— WRITTEN TASK —
Reproduce the rows below without any change, from the line containing "### Display Template Analysis" through the end of the rows, both ends included, and nothing else.
--- START ---
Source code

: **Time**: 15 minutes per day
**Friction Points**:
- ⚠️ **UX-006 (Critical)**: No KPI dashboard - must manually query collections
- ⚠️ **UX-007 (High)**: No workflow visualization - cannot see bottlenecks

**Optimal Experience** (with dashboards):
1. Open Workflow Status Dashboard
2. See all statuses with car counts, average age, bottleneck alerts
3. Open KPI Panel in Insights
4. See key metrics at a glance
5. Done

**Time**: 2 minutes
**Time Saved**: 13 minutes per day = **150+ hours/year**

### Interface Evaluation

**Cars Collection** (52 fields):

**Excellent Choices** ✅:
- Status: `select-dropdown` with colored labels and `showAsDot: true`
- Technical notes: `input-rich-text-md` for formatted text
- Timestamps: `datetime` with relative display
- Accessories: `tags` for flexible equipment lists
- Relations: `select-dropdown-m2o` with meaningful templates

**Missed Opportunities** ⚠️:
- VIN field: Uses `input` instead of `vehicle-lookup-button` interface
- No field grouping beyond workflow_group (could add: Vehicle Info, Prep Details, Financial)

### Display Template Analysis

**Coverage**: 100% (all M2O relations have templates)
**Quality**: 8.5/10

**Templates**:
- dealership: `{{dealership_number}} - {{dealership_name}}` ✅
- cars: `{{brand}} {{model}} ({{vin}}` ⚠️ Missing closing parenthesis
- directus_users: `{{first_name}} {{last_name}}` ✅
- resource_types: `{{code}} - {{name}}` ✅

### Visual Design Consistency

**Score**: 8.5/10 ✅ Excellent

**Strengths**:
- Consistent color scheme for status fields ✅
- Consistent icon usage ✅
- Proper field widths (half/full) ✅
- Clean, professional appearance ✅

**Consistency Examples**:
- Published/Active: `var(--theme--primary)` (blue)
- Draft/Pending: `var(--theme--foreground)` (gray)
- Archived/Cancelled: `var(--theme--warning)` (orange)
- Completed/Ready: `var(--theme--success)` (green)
--- END ---
— RESPONSE BELOW —
### Display Template Analysis

**Coverage**: 100% (all M2O relations have templates)
**Quality**: 8.5/10

**Templates**:
- dealership: `{{dealership_number}} - {{dealership_name}}` ✅
- cars: `{{brand}} {{model}} ({{vin}}` ⚠️ Missing closing parenthesis
- directus_users: `{{first_name}} {{last_name}}` ✅
- resource_types: `{{code}} - {{name}}` ✅

### Visual Design Consistency

**Score**: 8.5/10 ✅ Excellent

**Strengths**:
- Consistent color scheme for status fields ✅
- Consistent icon usage ✅
- Proper field widths (half/full) ✅
- Clean, professional appearance ✅

**Consistency Examples**:
- Published/Active: `var(--theme--primary)` (blue)
- Draft/Pending: `var(--theme--foreground)` (gray)
- Archived/Cancelled: `var(--theme--warning)` (orange)
- Completed/Ready: `var(--theme--success)` (green)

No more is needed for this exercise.